CHICAGO, Ill. (WJPF) — Governor JB Pritzker has signed legislation authorizing a new state-based marketplace for Illinois, which gives state agencies additional tools to create a more consumer-focused health insurance exchange and better identify traditionally uninsured communities. The Governor also signed historic rate review legislation Tuesday, which will protect health insurance consumers from unfair rate hikes.
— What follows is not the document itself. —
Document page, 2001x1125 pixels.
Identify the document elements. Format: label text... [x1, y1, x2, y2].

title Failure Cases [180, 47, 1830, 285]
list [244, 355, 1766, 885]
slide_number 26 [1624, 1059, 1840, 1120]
Illinois residents currently access the Affordable Care Act Marketplace using the federal platform which the state pays a fee to use. HB 579 will transition Illinois to a state platform, redirecting that fee to Illinois to fund the new state-based marketplace. The full state-based marketplace goes live for plan year 2026, and consumers will start enrolling via the Illinois platform during the ACA Marketplace Open Enrollment Period beginning November 1, 2025. Currently, the federal platform does not share real-time data, and the Illinois Department of Insurance must rely on federal reports with limited information regarding enrollment in ACA Marketplace coverage. The new legislation will help address that challenge, allowing Illinois to better target and serve uninsured communities.
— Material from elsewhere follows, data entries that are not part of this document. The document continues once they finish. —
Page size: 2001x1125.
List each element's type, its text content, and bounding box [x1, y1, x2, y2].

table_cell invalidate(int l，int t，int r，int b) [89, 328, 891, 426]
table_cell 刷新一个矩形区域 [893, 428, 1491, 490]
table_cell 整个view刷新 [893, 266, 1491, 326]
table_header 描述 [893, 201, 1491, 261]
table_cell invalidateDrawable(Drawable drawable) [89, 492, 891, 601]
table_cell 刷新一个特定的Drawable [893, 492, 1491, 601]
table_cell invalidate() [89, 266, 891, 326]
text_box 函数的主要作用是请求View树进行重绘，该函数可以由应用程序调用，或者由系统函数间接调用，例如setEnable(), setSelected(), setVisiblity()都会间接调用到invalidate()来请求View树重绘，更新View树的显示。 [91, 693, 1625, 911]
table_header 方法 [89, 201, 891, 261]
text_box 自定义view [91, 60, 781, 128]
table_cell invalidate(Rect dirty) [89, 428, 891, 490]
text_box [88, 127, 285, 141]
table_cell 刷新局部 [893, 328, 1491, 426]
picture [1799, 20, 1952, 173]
The rate review bill signed into law, HB2296, is a piece of consumer protection legislation that aims to advance health care affordability. Illinois joins 41 other states in protecting Illinois consumers and small businesses from unfair premium rate hikes. For the first time, insurance companies will have to provide specific information about how they set their rates and the Illinois Department of Insurance will have the authority to approve, modify, or disapprove health premium rates that it determines to be unreasonable or inadequate in the individual and small group market. It also increases transparency for consumers and small business by adding reporting requirements for insurance companies, and gives Illinois Department of Insurance the data it needs to explain to consumers and small businesses why people pay what they pay in a yearly report.